EXERCISE: Quote the records word for word, from the line containing "Count the number" up to and including the end of the records, leaving out the pictures.

MATERIAL SUPPLIED:
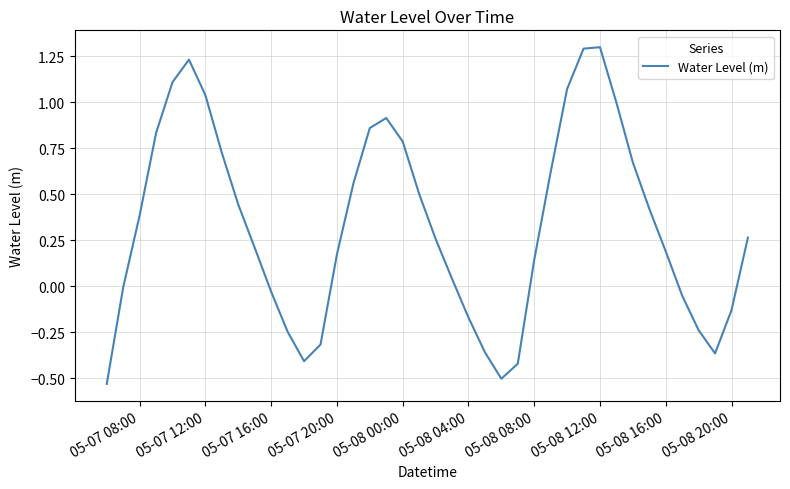

What is the difference between the maximum and minimum values?

1.8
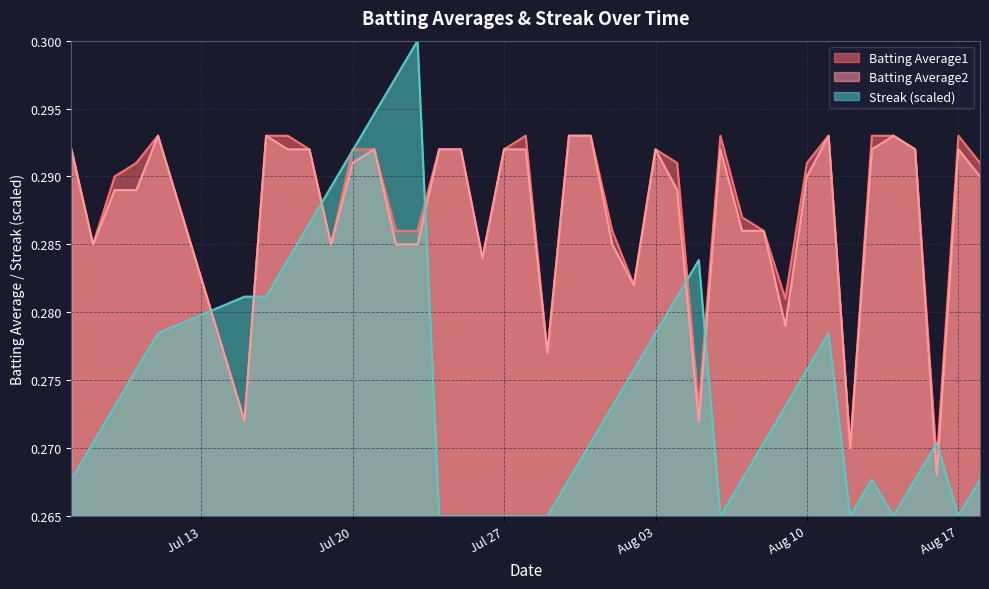

After their last crossing, which series has the higher values: Batting Average2 or Streak (scaled)?

Batting Average2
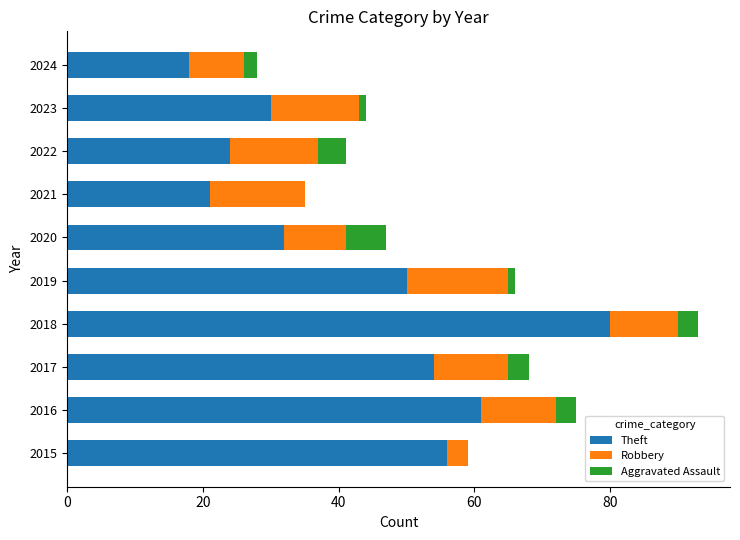

Count the number of data series in this chart.

3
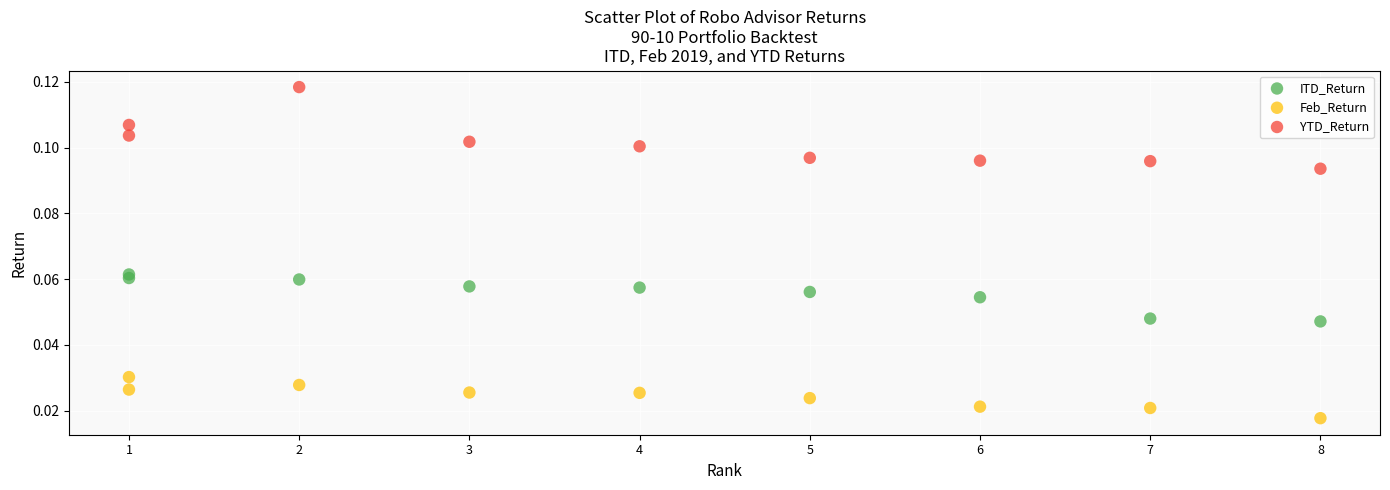

Which series has the widest spread of Y values?

YTD_Return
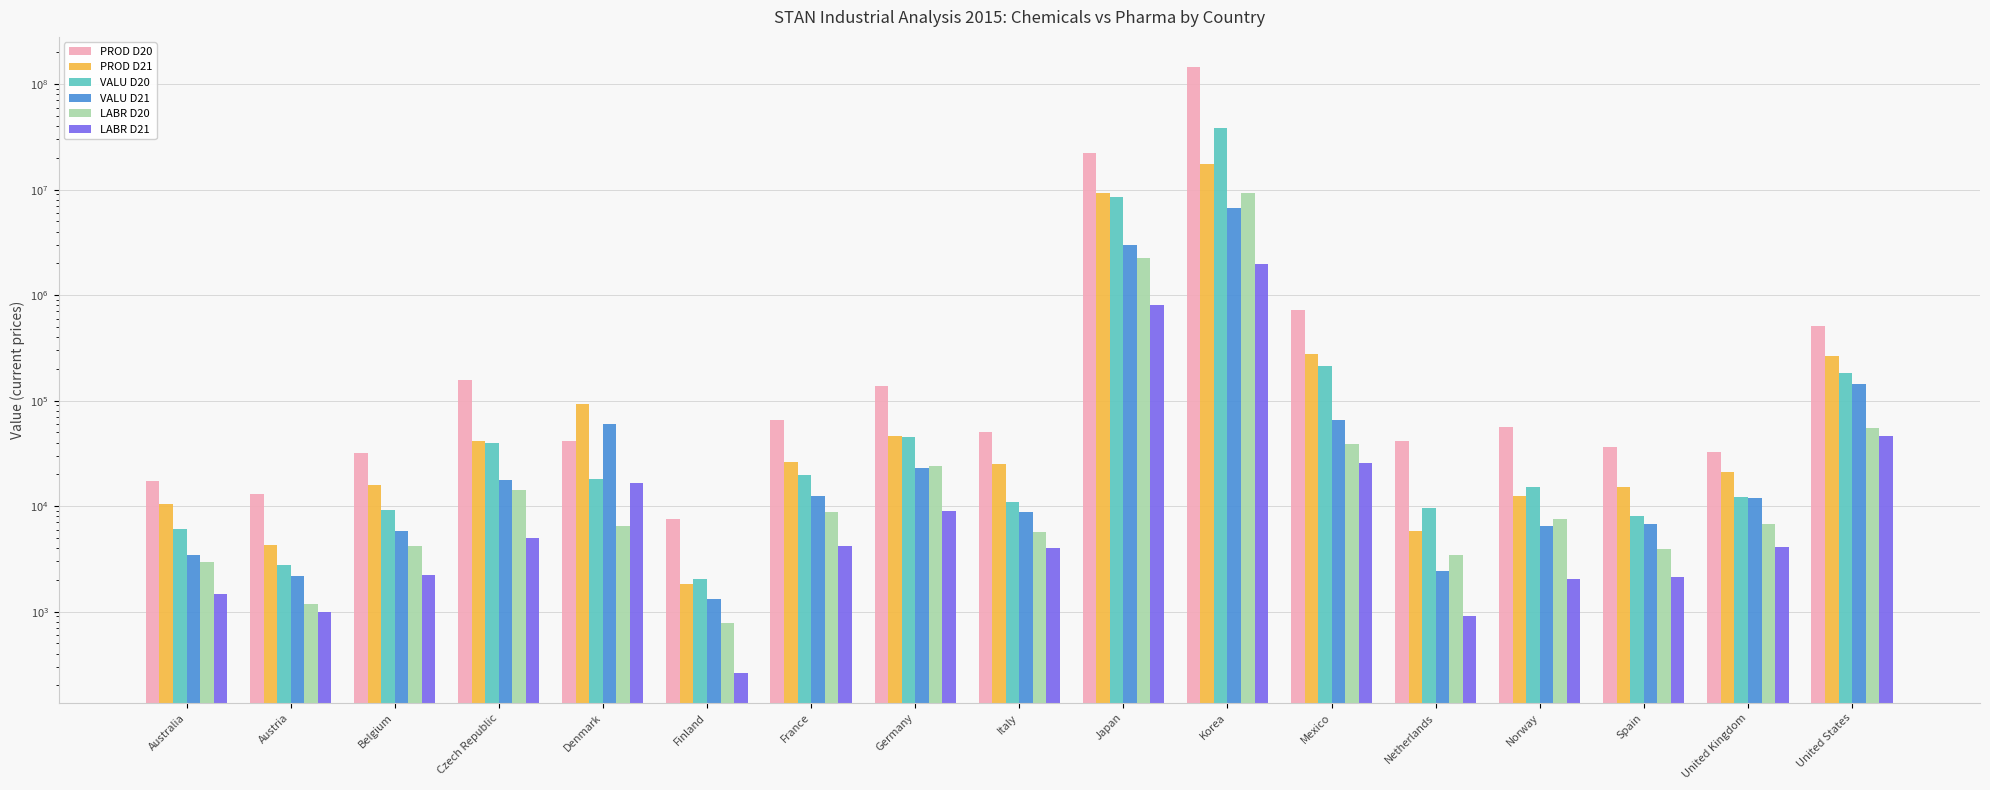

How many bars are there in total?

102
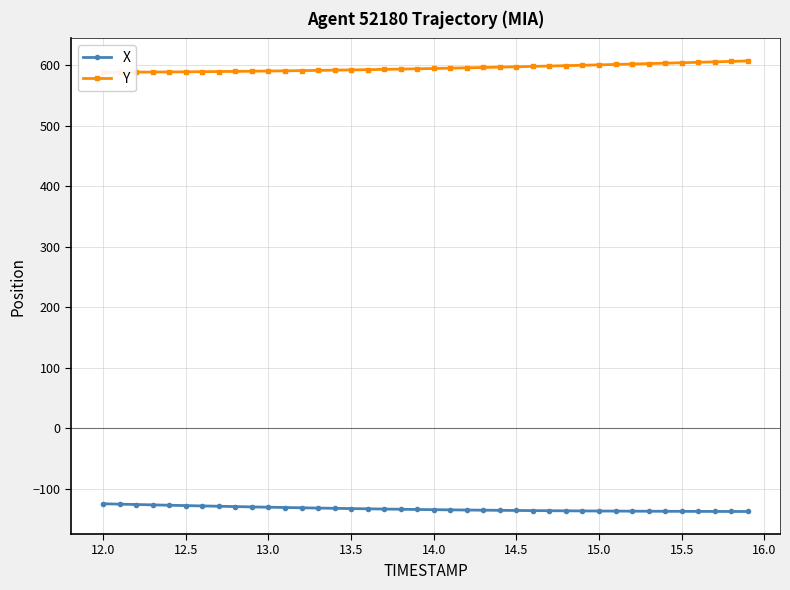

Does the chart have visible grid lines?

Yes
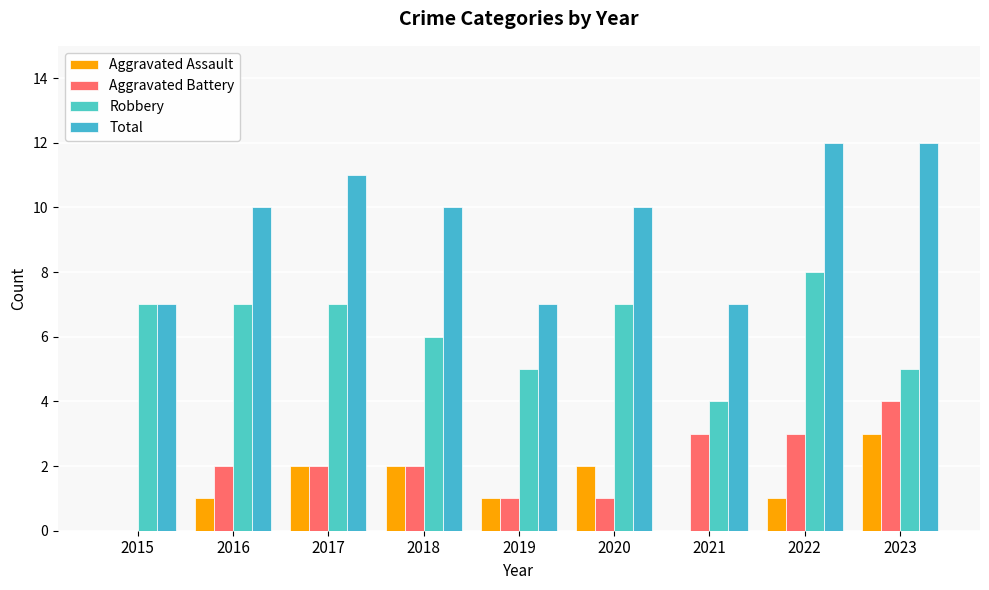

Reading left to right, what are all the values shown in this chart?

Aggravated Assault: 0	1	2	2	1	2	0	1	3
Aggravated Battery: 0	2	2	2	1	1	3	3	4
Robbery: 7	7	7	6	5	7	4	8	5
Total: 7	10	11	10	7	10	7	12	12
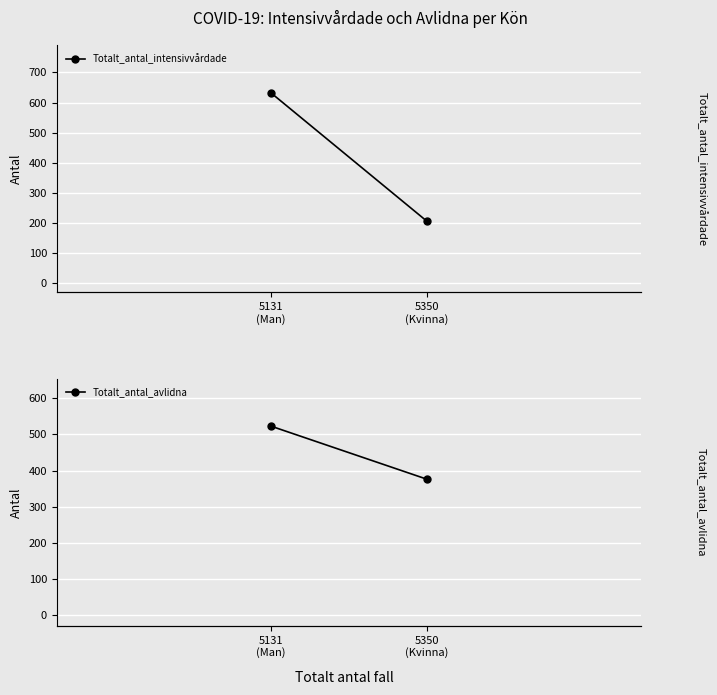

What is the label of the 2nd point from the left?

5350
(Kvinna)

EXERCISE OUTPUT:
Count the number of data series in this chart.

3

Which series has the widest spread of Y values?

YTD_Return

How many bars are there in total?

102

Does the chart have visible grid lines?

Yes

Reading left to right, what are all the values shown in this chart?

Aggravated Assault: 0	1	2	2	1	2	0	1	3
Aggravated Battery: 0	2	2	2	1	1	3	3	4
Robbery: 7	7	7	6	5	7	4	8	5
Total: 7	10	11	10	7	10	7	12	12

What is the label of the 2nd point from the left?

5350
(Kvinna)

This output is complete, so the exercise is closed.